HOW TO COMPLETE THIS TASK:
What lines of the data hold the string "revealing"? Pull each one out.

AVAILABLE DATA:

--- --- ---

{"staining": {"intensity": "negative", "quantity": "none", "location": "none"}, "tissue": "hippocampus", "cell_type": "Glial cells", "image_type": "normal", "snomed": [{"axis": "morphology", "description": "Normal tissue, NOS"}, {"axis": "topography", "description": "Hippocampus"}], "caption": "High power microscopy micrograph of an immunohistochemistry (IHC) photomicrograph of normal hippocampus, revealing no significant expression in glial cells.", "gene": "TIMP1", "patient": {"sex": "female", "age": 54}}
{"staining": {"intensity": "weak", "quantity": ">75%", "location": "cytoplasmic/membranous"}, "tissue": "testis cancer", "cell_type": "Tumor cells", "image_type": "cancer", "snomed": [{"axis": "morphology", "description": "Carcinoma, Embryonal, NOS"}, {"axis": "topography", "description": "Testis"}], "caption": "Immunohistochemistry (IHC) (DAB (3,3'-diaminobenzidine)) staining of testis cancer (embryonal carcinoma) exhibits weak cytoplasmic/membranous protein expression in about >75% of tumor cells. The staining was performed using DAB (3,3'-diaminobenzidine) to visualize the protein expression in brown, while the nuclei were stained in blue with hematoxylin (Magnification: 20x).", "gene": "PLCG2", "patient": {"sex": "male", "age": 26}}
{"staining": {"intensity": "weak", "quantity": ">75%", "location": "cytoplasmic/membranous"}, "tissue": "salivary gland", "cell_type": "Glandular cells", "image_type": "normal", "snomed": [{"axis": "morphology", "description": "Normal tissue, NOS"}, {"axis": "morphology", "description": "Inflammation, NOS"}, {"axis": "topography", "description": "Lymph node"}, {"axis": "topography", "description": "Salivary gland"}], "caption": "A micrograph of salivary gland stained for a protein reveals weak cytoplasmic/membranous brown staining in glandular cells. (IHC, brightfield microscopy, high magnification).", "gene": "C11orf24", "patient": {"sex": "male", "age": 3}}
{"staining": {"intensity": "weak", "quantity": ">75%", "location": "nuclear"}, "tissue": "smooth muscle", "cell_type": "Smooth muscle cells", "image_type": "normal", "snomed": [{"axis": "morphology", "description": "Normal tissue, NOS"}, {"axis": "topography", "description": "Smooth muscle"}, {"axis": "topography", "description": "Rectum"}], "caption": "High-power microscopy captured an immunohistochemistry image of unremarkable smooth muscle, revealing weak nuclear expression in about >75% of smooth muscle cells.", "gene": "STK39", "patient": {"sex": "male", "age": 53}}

--- --- ---

REPLY TO THE TASK:
{"staining": {"intensity": "negative", "quantity": "none", "location": "none"}, "tissue": "hippocampus", "cell_type": "Glial cells", "image_type": "normal", "snomed": [{"axis": "morphology", "description": "Normal tissue, NOS"}, {"axis": "topography", "description": "Hippocampus"}], "caption": "High power microscopy micrograph of an immunohistochemistry (IHC) photomicrograph of normal hippocampus, revealing no significant expression in glial cells.", "gene": "TIMP1", "patient": {"sex": "female", "age": 54}}
{"staining": {"intensity": "weak", "quantity": ">75%", "location": "nuclear"}, "tissue": "smooth muscle", "cell_type": "Smooth muscle cells", "image_type": "normal", "snomed": [{"axis": "morphology", "description": "Normal tissue, NOS"}, {"axis": "topography", "description": "Smooth muscle"}, {"axis": "topography", "description": "Rectum"}], "caption": "High-power microscopy captured an immunohistochemistry image of unremarkable smooth muscle, revealing weak nuclear expression in about >75% of smooth muscle cells.", "gene": "STK39", "patient": {"sex": "male", "age": 53}}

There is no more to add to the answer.